31 Oct 2009
Earlier in 2009, the Convention on Modern Liberty brought together over a thousand campaigners, activists and thinkers in London to discuss how best to stand up for freedom in an increasingly illiberal political climate. Should we see liberty primarily as a legal or cultural question, and which issues define freedom for our time? Is it the campaign against detention without trial, or against the ban on smoking in pubs? The introduction of identity cards, or compulsory parenting lessons? The right to protest, or the right to take pictures in public places?
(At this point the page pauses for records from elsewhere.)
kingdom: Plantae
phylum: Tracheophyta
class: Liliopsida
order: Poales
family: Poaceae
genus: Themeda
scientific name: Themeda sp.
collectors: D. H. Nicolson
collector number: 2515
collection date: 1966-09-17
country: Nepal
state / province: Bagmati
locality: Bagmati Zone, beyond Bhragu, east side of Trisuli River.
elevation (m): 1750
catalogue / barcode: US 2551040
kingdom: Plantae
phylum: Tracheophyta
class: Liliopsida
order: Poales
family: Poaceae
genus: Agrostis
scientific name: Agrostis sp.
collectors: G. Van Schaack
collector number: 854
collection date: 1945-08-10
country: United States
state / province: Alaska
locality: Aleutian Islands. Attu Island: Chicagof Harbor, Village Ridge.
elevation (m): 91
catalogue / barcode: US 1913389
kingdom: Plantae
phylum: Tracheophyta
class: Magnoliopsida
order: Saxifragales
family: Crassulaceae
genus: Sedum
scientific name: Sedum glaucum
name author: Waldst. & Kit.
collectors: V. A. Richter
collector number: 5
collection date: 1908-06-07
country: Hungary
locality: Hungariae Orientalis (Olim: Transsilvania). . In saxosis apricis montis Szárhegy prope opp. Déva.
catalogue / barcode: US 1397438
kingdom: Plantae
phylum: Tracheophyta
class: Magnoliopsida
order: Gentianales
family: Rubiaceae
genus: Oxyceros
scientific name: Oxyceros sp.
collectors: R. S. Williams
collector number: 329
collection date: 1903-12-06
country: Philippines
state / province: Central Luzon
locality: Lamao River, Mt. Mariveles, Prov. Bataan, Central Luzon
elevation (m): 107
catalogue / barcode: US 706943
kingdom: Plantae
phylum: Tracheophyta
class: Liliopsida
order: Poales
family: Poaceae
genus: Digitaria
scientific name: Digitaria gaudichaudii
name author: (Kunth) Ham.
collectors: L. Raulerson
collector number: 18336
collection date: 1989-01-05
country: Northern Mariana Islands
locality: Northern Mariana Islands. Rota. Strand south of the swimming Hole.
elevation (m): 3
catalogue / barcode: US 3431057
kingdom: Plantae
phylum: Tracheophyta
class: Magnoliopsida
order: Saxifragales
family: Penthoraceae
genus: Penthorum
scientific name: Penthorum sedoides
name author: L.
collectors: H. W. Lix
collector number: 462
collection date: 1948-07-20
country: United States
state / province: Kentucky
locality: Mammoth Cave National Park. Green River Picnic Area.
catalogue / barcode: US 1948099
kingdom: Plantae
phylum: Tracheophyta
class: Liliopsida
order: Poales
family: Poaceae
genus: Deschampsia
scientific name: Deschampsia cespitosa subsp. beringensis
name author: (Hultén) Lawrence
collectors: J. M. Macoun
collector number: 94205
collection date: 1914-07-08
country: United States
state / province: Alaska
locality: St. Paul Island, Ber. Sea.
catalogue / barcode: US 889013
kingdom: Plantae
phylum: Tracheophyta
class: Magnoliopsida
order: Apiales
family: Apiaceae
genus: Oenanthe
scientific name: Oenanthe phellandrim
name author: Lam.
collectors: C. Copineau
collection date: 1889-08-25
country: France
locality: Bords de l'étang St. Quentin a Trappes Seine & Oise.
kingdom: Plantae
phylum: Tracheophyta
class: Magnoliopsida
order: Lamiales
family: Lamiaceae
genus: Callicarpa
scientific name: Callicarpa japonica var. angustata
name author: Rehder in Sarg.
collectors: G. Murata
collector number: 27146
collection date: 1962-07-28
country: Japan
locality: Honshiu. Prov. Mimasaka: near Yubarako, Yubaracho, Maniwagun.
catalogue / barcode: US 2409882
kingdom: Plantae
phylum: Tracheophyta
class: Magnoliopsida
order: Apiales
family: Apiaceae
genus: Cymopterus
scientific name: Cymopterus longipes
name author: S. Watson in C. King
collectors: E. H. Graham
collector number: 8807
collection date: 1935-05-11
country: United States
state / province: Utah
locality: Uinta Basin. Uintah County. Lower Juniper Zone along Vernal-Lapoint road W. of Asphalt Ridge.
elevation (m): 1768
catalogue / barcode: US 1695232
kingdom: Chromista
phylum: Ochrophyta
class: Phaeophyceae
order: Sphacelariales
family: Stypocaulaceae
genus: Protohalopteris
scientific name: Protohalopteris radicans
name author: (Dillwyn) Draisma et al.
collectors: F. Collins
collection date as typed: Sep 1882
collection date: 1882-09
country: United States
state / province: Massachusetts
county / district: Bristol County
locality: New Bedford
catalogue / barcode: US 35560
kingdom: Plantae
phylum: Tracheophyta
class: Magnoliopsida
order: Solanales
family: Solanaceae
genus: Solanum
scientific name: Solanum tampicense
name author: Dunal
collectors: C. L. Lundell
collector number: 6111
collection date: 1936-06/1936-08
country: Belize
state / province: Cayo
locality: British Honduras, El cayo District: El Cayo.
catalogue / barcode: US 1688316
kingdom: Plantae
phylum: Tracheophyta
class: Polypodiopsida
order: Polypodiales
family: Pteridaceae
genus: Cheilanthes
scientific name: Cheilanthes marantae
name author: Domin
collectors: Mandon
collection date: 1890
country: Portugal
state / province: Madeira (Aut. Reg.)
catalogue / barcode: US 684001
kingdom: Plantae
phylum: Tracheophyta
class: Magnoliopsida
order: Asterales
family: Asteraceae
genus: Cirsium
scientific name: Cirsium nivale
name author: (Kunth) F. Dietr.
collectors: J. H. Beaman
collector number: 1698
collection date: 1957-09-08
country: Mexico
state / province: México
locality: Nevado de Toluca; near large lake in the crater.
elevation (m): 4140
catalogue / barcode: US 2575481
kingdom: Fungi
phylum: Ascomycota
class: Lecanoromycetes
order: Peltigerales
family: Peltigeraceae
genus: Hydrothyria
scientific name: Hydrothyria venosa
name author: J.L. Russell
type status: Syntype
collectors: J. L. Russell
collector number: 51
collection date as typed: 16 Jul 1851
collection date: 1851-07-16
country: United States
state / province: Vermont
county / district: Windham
No doubt all of the above are important. But how we challenge attacks on freedom depends a lot on what we understand freedom to be. Is it fundamentally about formal rights, or lived experience? Is there any more to freedom than the right to be left alone? Why does freedom matter anyway? Should we be more concerned with building a fairer and more equitable society than obsessing over individual liberties? Is it self-indulgent to campaign around ‘freedom’ in the West, when we enjoy liberties that are only dreamt of in other parts of the world, from China to Zimbabwe? Campaigners often invoke the spectre of fascism or Orwell’s Big Brother to highlight the need for vigilance, but what about less dramatic, more insidious curbs on freedom? Are we neglecting Britain’s unique contribution to unfreedom in the form of ‘antisocial behaviour orders’, for example, or CRB checks for anyone who goes near children? How important is the idea of freedom to politics in our time?